The S&P 500 index chalked up its longest bull-market run on Friday, closing above its previous January high, as Federal Reserve Chairman Jerome Powell affirmed the U.S. central bank’s current pace of rate hikes.

The S&P had last reached a new closing high on Jan. 26, then retreated more than 10 percent, a correction that lasted until Feb. 8. Friday’s new closing high confirmed that the index’s bull run remained intact.

Speaking at a research symposium in Jackson Hole, Wyoming, Powell said the Fed’s gradual interest rate hikes were the best way to protect the economic recovery, maintain strong job growth and keep inflation under control. His comments did little to change market expectations of a rate hike in September and perhaps again in December.

The Street was reassured that Powell’s comments stayed in line with previous commentary from the Fed regarding policy. The latest economic data also raised investor sentiment.

Meanwhile, the Commerce Department reported that new orders for capital goods exceeded forecasts for the month of July, with shipment growth remaining strong.

For the week, the Dow Jones Industrial Average added 0.47 percent, the S&P gained 0.87 percent, and the Nasdaq was up 1.66 percent. The small-cap Russell 2000 index also advanced 0.5 percent to reach a new closing high.

A dip in the dollar after Powell’s comments helped lift materials and energy stocks as the prices of oil and metals rose. The S&P 500 materials sector was up 1.2 percent, the largest percentage gain among the 11 major S&P sectors.

Netflix rose 5.8 percent to add the most gains to the S&P 500 after SunTrust Robinson Humphrey upgraded its rating on the stock to “buy” and projected that third-quarter subscriber growth would match or beat Wall Street estimates.

Autodesk rose 15.3 percent, the last percentage gain among S&P 500 stocks, after the software maker’s quarterly results exceeded estimates.

Gap and Foot Locker fell 8.6 percent and 9.2 percent, respectively, after the two retailers posted disappointing same-store sales.

Approximately 5.43 billion shares changed hands on the major domestic equity exchanges, as compared to the 6.28 billion share average over the past 20 trading days.

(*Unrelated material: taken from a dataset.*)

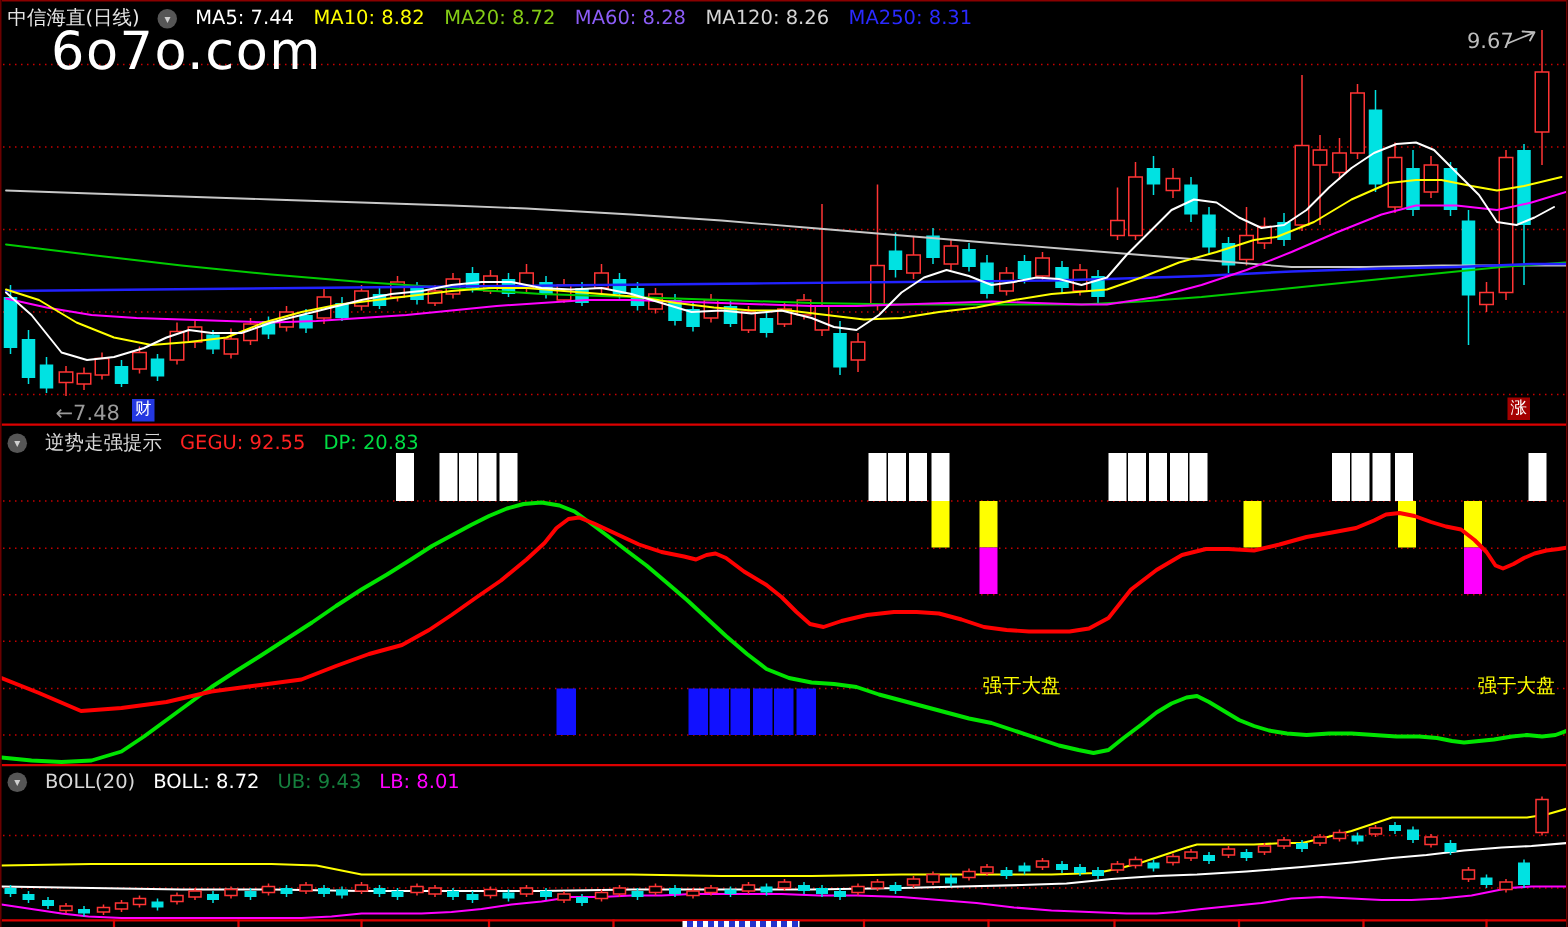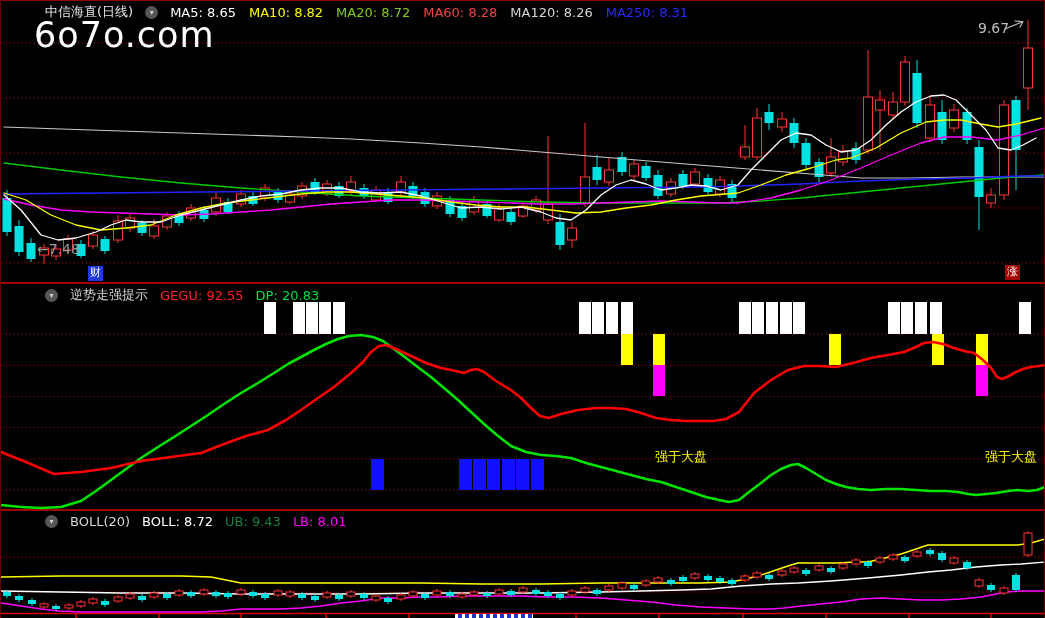"中信海直(日线)" .hdr { margin-left: 40px -> none }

Durable Goods Orders Fall – Again

A a large decline in new contracts for passenger jets caused orders for durable goods to fall in July for the third time in four months. However, manufacturers, aside from Boeing, reported respectable results and business investment strengthened.

According to the Commerce Department, orders for durable goods, those products expected to last three or years,  fell 1.7 percent during July.

If you remove aircraft and automobiles, orders actually rose 0.2 percent to mark the sixth increase in a row. Transportation often exaggerates the ups and downs in orders because of lumpy demand from one month to the next.

Orders for commercial aircraft fell 34 percent

Boeing typically posts a huge increase in orders early in the summer after the industry’s annual airshow, followed by a lull. The airplane builder took in 233 orders in June and just 30 in July. Orders for fighter planes and other military aeronautics also sank, while those for autos and parts rose 3.5 percent, marking the second straight strong gain.

Orders also rose for primary metals, heavy machinery and computers.

Business investment accelerated in July despite festering uncertainty over recently imposed tariffs and the threat of more amid tense negotiations between the U.S. and other key trading partners.

So-called core orders rose 1.4 percent during July last month in the fourth straight gain. They are up a healthy 7.2 percent in the first seven months of 2018, compared with the same period a year ago.

The originally reported 0.8 percent, increase in orders in June was cut to a 0.7 percent.